WORK INSTRUCTIONS >>
Output the data below only from the line containing "européens sont de grands importateurs." up to and including the line containing "в силовых установках, трансмиссиях, насосах", exact and with the pictures left out.

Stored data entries
++++++++

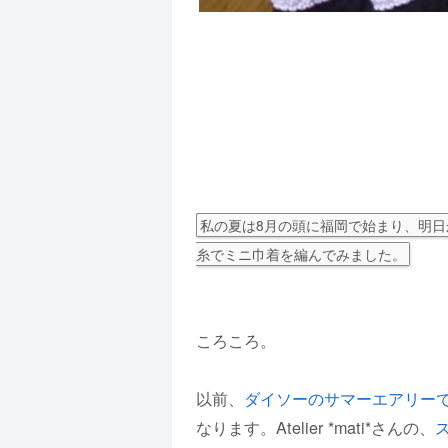
私の夏は8月の頭に福岡で始まり、明日
糸でミニ巾着を編んでみました。
ころころ。
以前、
ダイソーのサマーエアリー
なります。Atelier *mati*さんの、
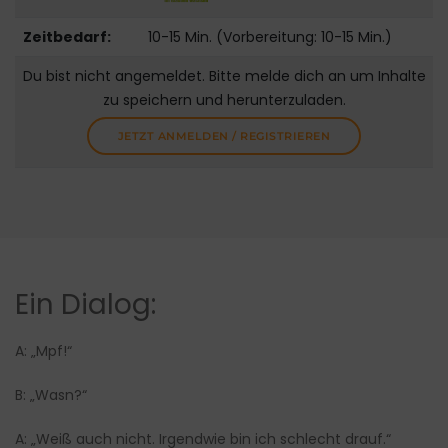
Zeitbedarf:
10-15 Min. (Vorbereitung: 10-15 Min.)
Du bist nicht angemeldet. Bitte melde dich an um Inhalte
zu speichern und herunterzuladen.
JETZT ANMELDEN / REGISTRIEREN
Ein Dialog:
A: „Mpf!“
B: „Wasn?“
A: „Weiß auch nicht. Irgendwie bin ich schlecht drauf.“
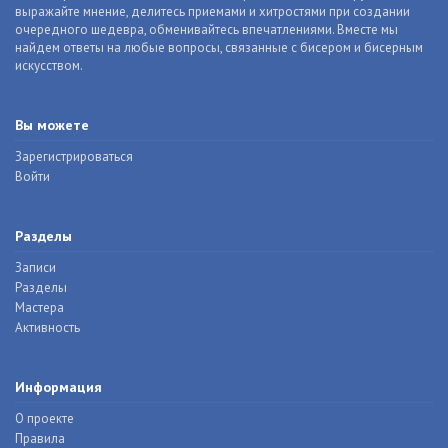
выражайте мнение, делитесь приемами и хитростями при создании
очередного шедевра, обменивайтесь впечатлениями. Вместе мы
найдем ответы на любые вопросы, связанные с бисером и бисерным
искусством.
Вы можете
Зарегистрироваться
Войти
Разделы
Записи
Разделы
Мастера
Активность
Информация
О проекте
Правила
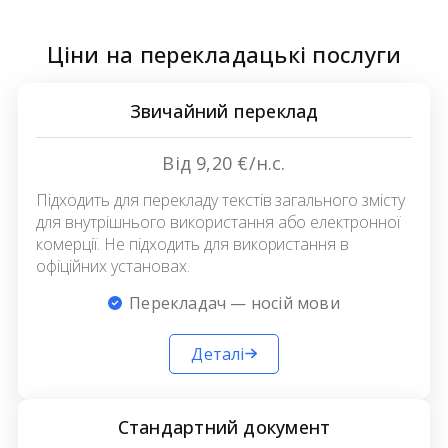
Ціни на перекладацькі послуги
Звичайний переклад
Від 9,20 €/н.с.
Підходить для перекладу текстів загального змісту
для внутрішнього використання або електронної
комерції. Не підходить для використання в
офіційних установах.
Перекладач — носій мови
Деталі
Стандартний документ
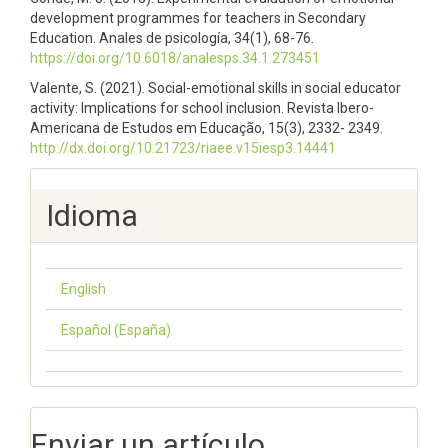
development programmes for teachers in Secondary
Education. Anales de psicología, 34(1), 68-76.
https://doi.org/10.6018/analesps.34.1.273451
Valente, S. (2021). Social-emotional skills in social educator
activity: Implications for school inclusion. Revista Ibero-
Americana de Estudos em Educação, 15(3), 2332- 2349.
http://dx.doi.org/10.21723/riaee.v15iesp3.14441
Idioma
English
Español (España)
Enviar un artículo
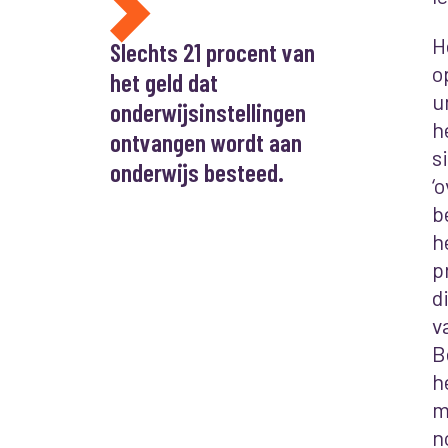
H
Slechts 21 procent van
o
het geld dat
u
onderwijsinstellingen
h
ontvangen wordt aan
s
onderwijs besteed.
‘
b
h
p
d
v
B
h
m
n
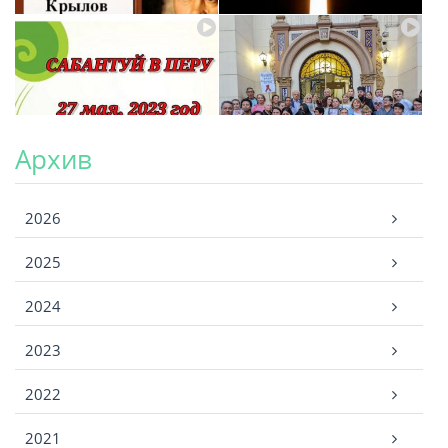
Архив
Архив
2026
2025
2024
2023
2022
2021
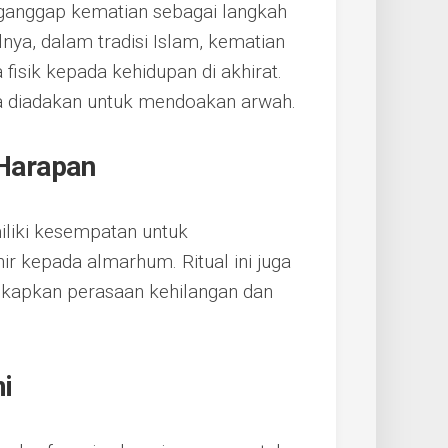
ganggap kematian sebagai langkah
nya, dalam tradisi Islam, kematian
fisik kepada kehidupan di akhirat.
ma diadakan untuk mendoakan arwah.
Harapan
iliki kesempatan untuk
 kepada almarhum. Ritual ini juga
gkapkan perasaan kehilangan dan
mi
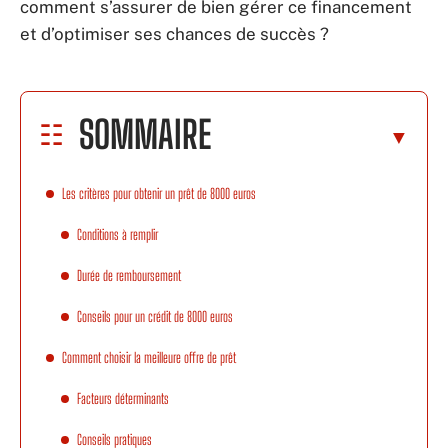
comment s’assurer de bien gérer ce financement
et d’optimiser ses chances de succès ?
SOMMAIRE
Les critères pour obtenir un prêt de 8000 euros
Conditions à remplir
Durée de remboursement
Conseils pour un crédit de 8000 euros
Comment choisir la meilleure offre de prêt
Facteurs déterminants
Conseils pratiques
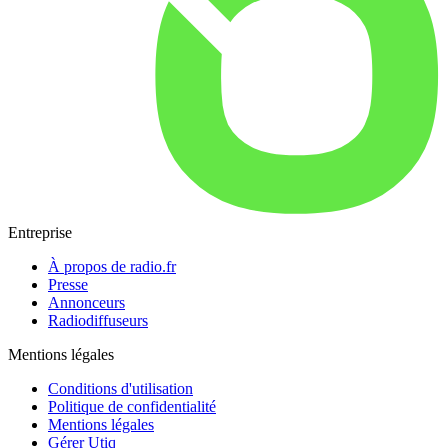
Entreprise
À propos de radio.fr
Presse
Annonceurs
Radiodiffuseurs
Mentions légales
Conditions d'utilisation
Politique de confidentialité
Mentions légales
Gérer Utiq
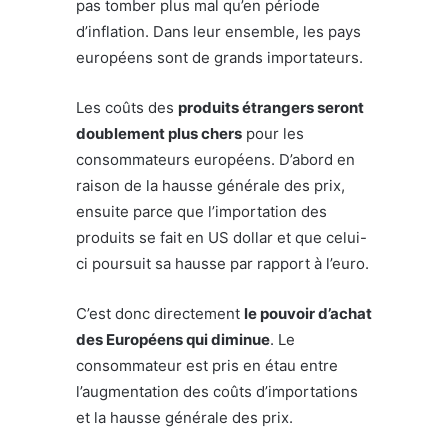
pas tomber plus mal qu’en période
d’inflation. Dans leur ensemble, les pays
européens sont de grands importateurs.
Les coûts des
produits étrangers seront
doublement plus chers
pour les
consommateurs européens. D’abord en
raison de la hausse générale des prix,
ensuite parce que l’importation des
produits se fait en US dollar et que celui-
ci poursuit sa hausse par rapport à l’euro.
C’est donc directement
le pouvoir d’achat
des Européens qui diminue
. Le
consommateur est pris en étau entre
l’augmentation des coûts d’importations
et la hausse générale des prix.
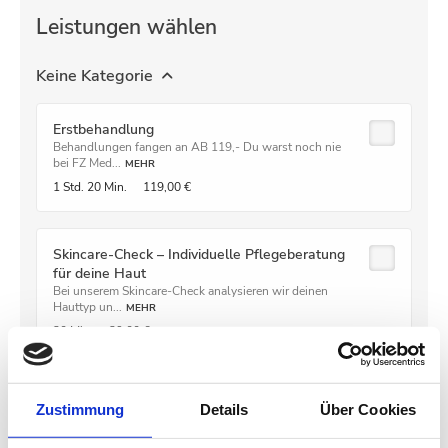
Zustimmung
Details
Über Cookies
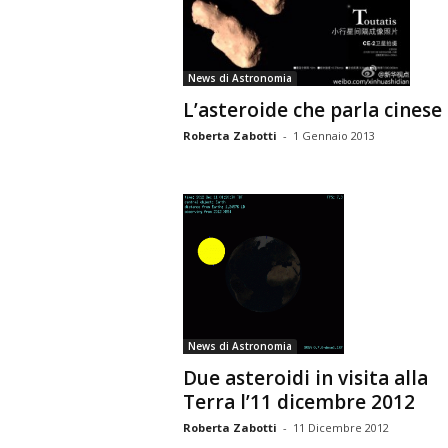
n
o
m
News di Astronomia
i
L’asteroide che parla cinese
a
Roberta Zabotti
-
1 Gennaio 2013
News di Astronomia
Due asteroidi in visita alla
Terra l’11 dicembre 2012
Roberta Zabotti
-
11 Dicembre 2012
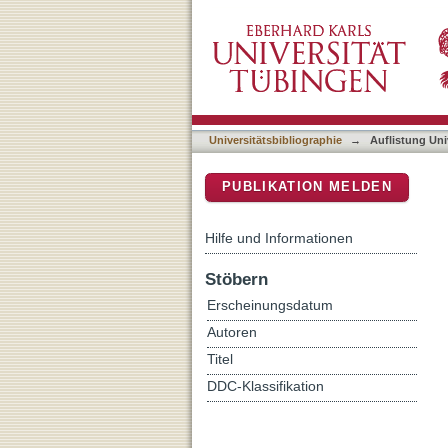
Auflistung Universitätsbib
DSpace Repositorium (Manakin b
Universitätsbibliographie
→
Auflistung Uni
PUBLIKATION MELDEN
Hilfe und Informationen
Stöbern
Erscheinungsdatum
Autoren
Titel
DDC-Klassifikation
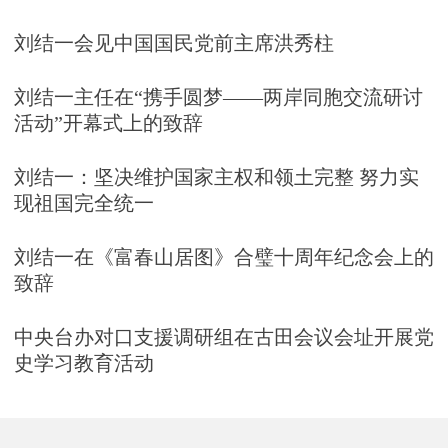
刘结一会见中国国民党前主席洪秀柱
刘结一主任在“携手圆梦——两岸同胞交流研讨
活动”开幕式上的致辞
刘结一：坚决维护国家主权和领土完整 努力实
现祖国完全统一
刘结一在《富春山居图》合璧十周年纪念会上的
致辞
中央台办对口支援调研组在古田会议会址开展党
史学习教育活动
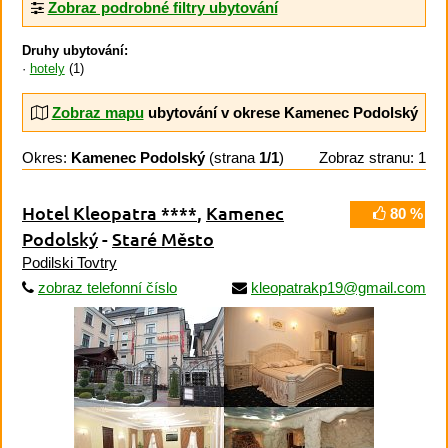
Zobraz podrobné filtry ubytování
Druhy ubytování:
hotely
(1)
Zobraz mapu
ubytování v okrese Kamenec Podolský
Okres:
Kamenec Podolský
(strana
1/1
)
Zobraz stranu: 1
Hotel Kleopatra ****
,
Kamenec
80 %
Podolský
-
Staré Město
Podilski Tovtry
zobraz telefonní číslo
kleopatrakp19@gmail.com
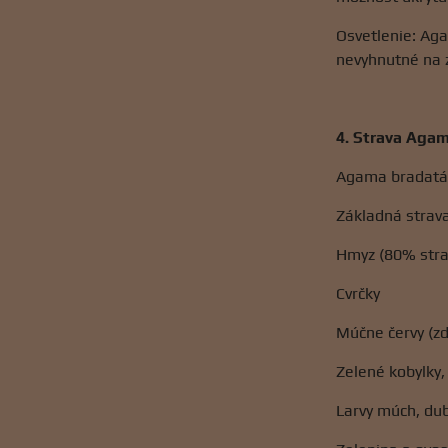
Osvetlenie: Aga
nevyhnutné na z
4. Strava Agam
Agama bradatá j
Základná strava
Hmyz (80% stra
Cvrčky
Múčne červy (zd
Zelené kobylky,
Larvy múch, du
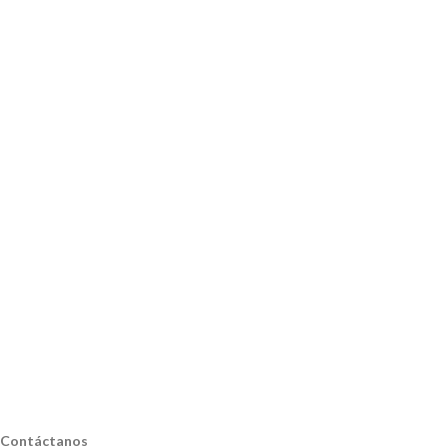
Contáctanos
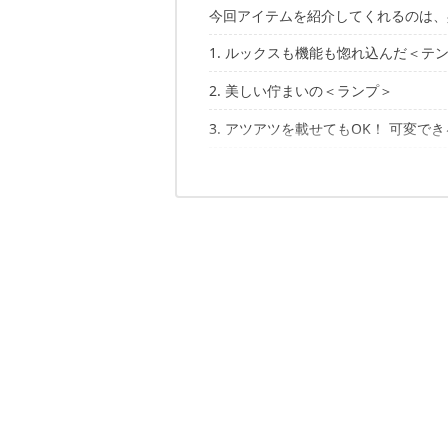
今回アイテムを紹介してくれるのは、
1. ルックスも機能も惚れ込んだ＜テ
2. 美しい佇まいの＜ランプ＞
スプリングバー（旧カーカムス）「フ
3. アツアツを載せてもOK！ 可変で
カールスクローナ「ナイトランプ」
4. 韓国発のキュートな＜コンロ＞
テントファクトリー「スチールワークス
5、100点満点！ 文句なしの＜ウォ
ドクターハウス「トゥインクルミニス
お気に入りのギアでキャンプを楽しむ
コラプズ「コラプシブル2in1ウォー
✔️こちらの記事もチェック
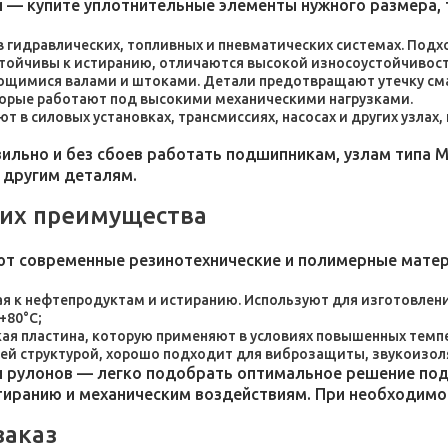
 — купите уплотнительные элементы нужного размера, 
 в гидравлических, топливных и пневматических системах. По
стойчивы к истиранию, отличаются высокой износоустойчивос
ющимися валами и штоками. Детали предотвращают утечку сма
торые работают под высокими механическими нагрузками.
 в силовых установках, трансмиссиях, насосах и других узлах
льно и без сбоев работать подшипникам, узлам типа М
 другим деталям.
 их преимущества
ют современные резинотехнические и полимерные мате
я к нефтепродуктам и истиранию. Используют для изготовления
+80°C;
пластина, которую применяют в условиях повышенных темпер
ей структурой, хорошо подходит для виброзащиты, звукоизол
 рулонов — легко подобрать оптимальное решение под 
стиранию и механическим воздействиям. При необходим
заказ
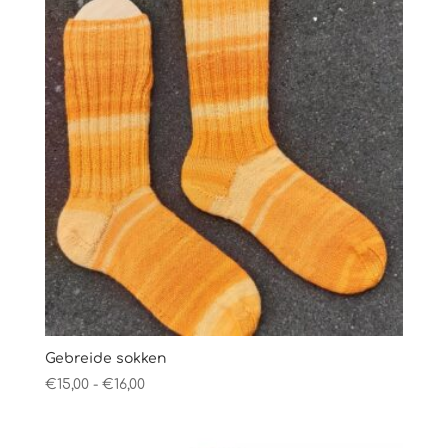
Gebreide sokken
Prijsklasse:
€
15,00
-
€
16,00
€15,00
tot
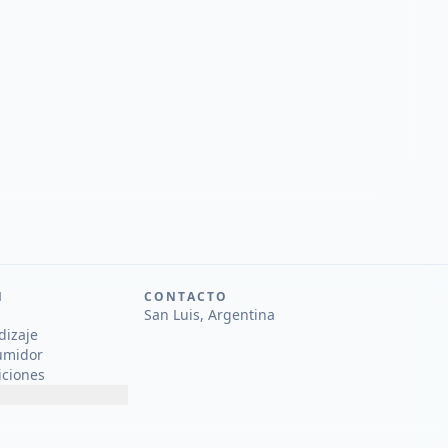
N
CONTACTO
San Luis, Argentina
dizaje
umidor
iciones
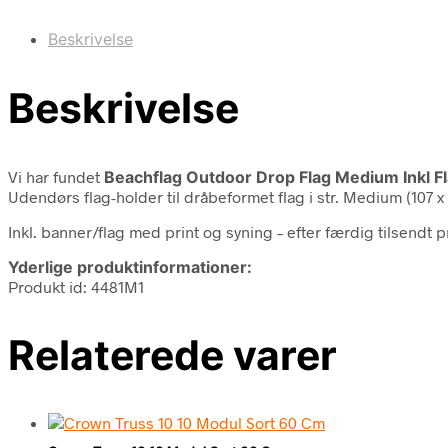
Beskrivelse
Beskrivelse
Vi har fundet
Beachflag Outdoor Drop Flag Medium Inkl Fl
Udendørs flag-holder til dråbeformet flag i str. Medium (107 x 
Inkl. banner/flag med print og syning – efter færdig tilsendt p
Yderlige produktinformationer:
Produkt id: 4481M1
Relaterede varer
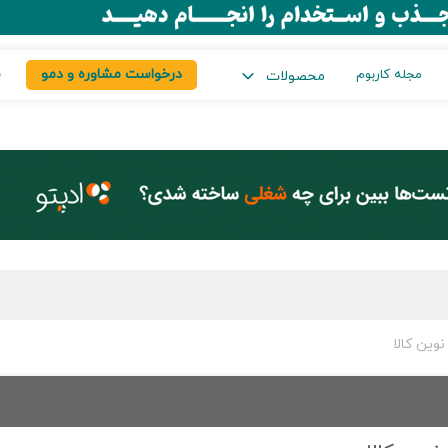
درخواست مشاوره و دمو
س
مجله کاربوم
محصولات
وین کالا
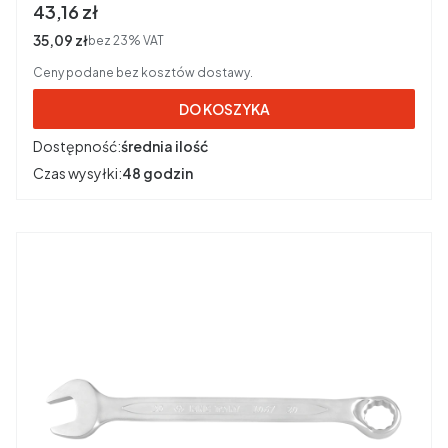
Cena brutto
43,16 zł
Cena netto
35,09 zł
bez 23% VAT
Ceny podane bez kosztów dostawy.
DO KOSZYKA
Dostępność:
średnia ilość
Czas wysyłki:
48 godzin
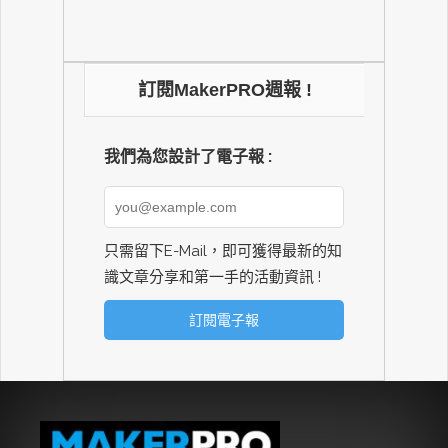
訂閱MakerPRO週報 !
我們為您設計了電子報 :
只需留下E-Mail，即可獲得最新的知
識文章分享和第一手的活動資訊 !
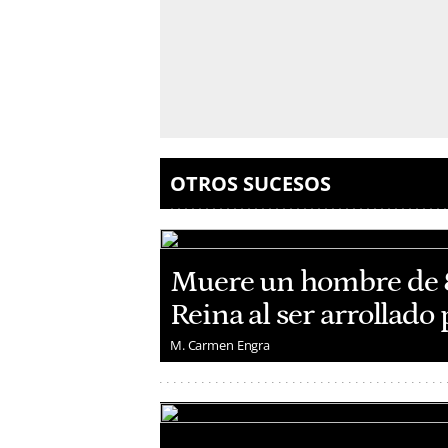
OTROS SUCESOS
Muere un hombre de 8
Reina al ser arrollado
M. Carmen Engra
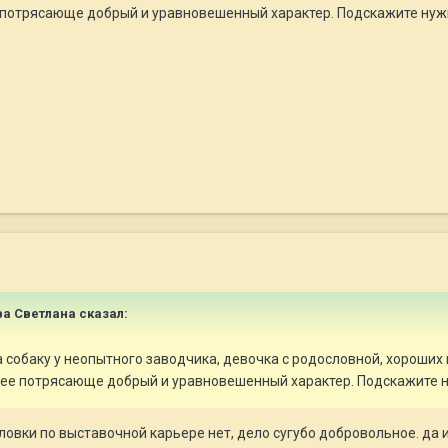
е потрясающе добрый и уравновешенный характер. Подскажите нужн
а Светлана
сказал:
 собаку у неопытного заводчика, девочка с родословной, хороших к
 нее потрясающе добрый и уравновешенный характер. Подскажите н
ловки по выставочной карьере нет, дело сугубо добровольное. да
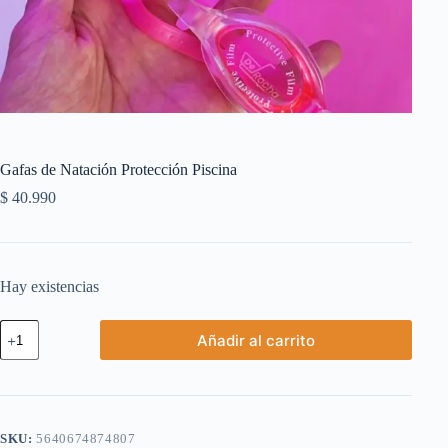
Gafas de Natación Protección Piscina
$
40.990
Hay existencias
Gafas
Añadir al carrito
de
Natación
Protección
Piscina
cantidad
SKU:
5640674874807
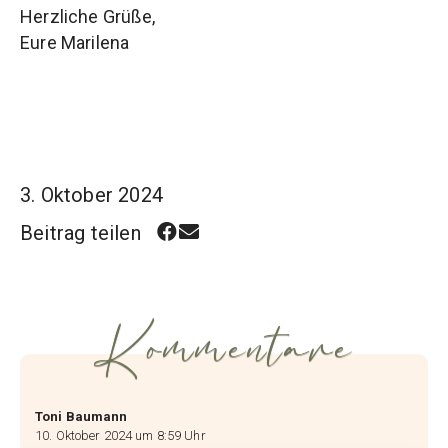
Herzliche Grüße,
Eure Marilena
3. Oktober 2024
Beitrag teilen
Kommentare
Toni Baumann
10. Oktober 2024 um 8:59 Uhr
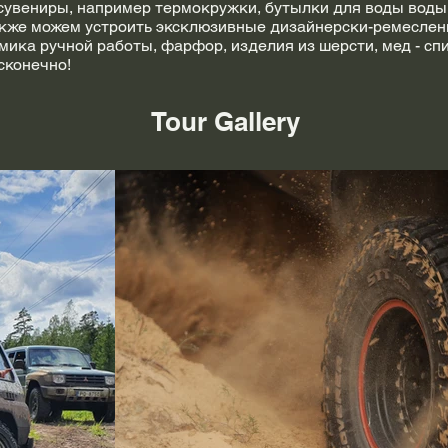
сувениры, например термокружки, бутылки для воды воды
кже можем устроить эксклюзивные дизайнерски-ремеслен
мика ручной работы, фарфор, изделия из шерсти, мед - сп
сконечно!
Tour Gallery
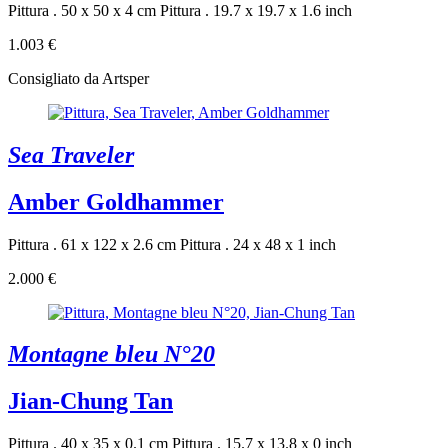
Pittura . 50 x 50 x 4 cm
Pittura . 19.7 x 19.7 x 1.6 inch
1.003 €
Consigliato da Artsper
Sea Traveler
Amber Goldhammer
Pittura . 61 x 122 x 2.6 cm
Pittura . 24 x 48 x 1 inch
2.000 €
Montagne bleu N°20
Jian-Chung Tan
Pittura . 40 x 35 x 0.1 cm
Pittura . 15.7 x 13.8 x 0 inch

++++++++

ANSWER FOR THIS EXERCISE >>
européens sont de grands importateurs.
Les coûts des
produits étrangers seront
doublement plus chers
pour les
consommateurs européens. D’abord en
raison de la hausse générale des prix,
ensuite parce que l’importation des
produits se fait en US dollar et que celui-
ci poursuit sa hausse par rapport à l’euro.
C’est donc directement
le pouvoir d’achat
des Européens qui diminue
. Le
consommateur est pris en étau entre
l’augmentation des coûts d’importations
et la hausse générale des prix.
Zustimmung
Details
Über Cookies
n
o
m
News di Astronomia
i
L’asteroide che parla cinese
a
Roberta Zabotti
-
1 Gennaio 2013
News di Astronomia
Due asteroidi in visita alla
Terra l’11 dicembre 2012
Roberta Zabotti
-
11 Dicembre 2012
Auflistung Universitätsbib
DSpace Repositorium (Manakin b
Universitätsbibliographie
→
Auflistung Uni
PUBLIKATION MELDEN
Hilfe und Informationen
Stöbern
Erscheinungsdatum
Autoren
Titel
DDC-Klassifikation
刘结一会见中国国民党前主席洪秀柱
刘结一主任在“携手圆梦——两岸同胞交流研讨
活动”开幕式上的致辞
刘结一：坚决维护国家主权和领土完整 努力实
现祖国完全统一
刘结一在《富春山居图》合璧十周年纪念会上的
致辞
中央台办对口支援调研组在古田会议会址开展党
史学习教育活动
Zobraz podrobné filtry ubytování
Druhy ubytování:
hotely
(1)
Zobraz mapu
ubytování v okrese Kamenec Podolský
Okres:
Kamenec Podolský
(strana
1/1
)
Zobraz stranu: 1
Hotel Kleopatra ****
,
Kamenec
80 %
Podolský
-
Staré Město
Podilski Tovtry
zobraz telefonní číslo
kleopatrakp19@gmail.com
Osvetlenie: Aga
nevyhnutné na z
4. Strava Agam
Agama bradatá j
Základná strava
Hmyz (80% stra
Cvrčky
Múčne červy (zd
Zelené kobylky,
Larvy múch, du
Contáctanos
今回アイテムを紹介してくれるのは、
1. ルックスも機能も惚れ込んだ＜テ
2. 美しい佇まいの＜ランプ＞
スプリングバー（旧カーカムス）「フ
3. アツアツを載せてもOK！ 可変で
カールスクローナ「ナイトランプ」
4. 韓国発のキュートな＜コンロ＞
テントファクトリー「スチールワークス
5、100点満点！ 文句なしの＜ウォ
ドクターハウス「トゥインクルミニス
お気に入りのギアでキャンプを楽しむ
コラプズ「コラプシブル2in1ウォー
✔️こちらの記事もチェック
 — купите уплотнительные элементы нужного размера, 
 в гидравлических, топливных и пневматических системах. По
стойчивы к истиранию, отличаются высокой износоустойчивос
ющимися валами и штоками. Детали предотвращают утечку сма
торые работают под высокими механическими нагрузками.
 в силовых установках, трансмиссиях, насосах и других узлах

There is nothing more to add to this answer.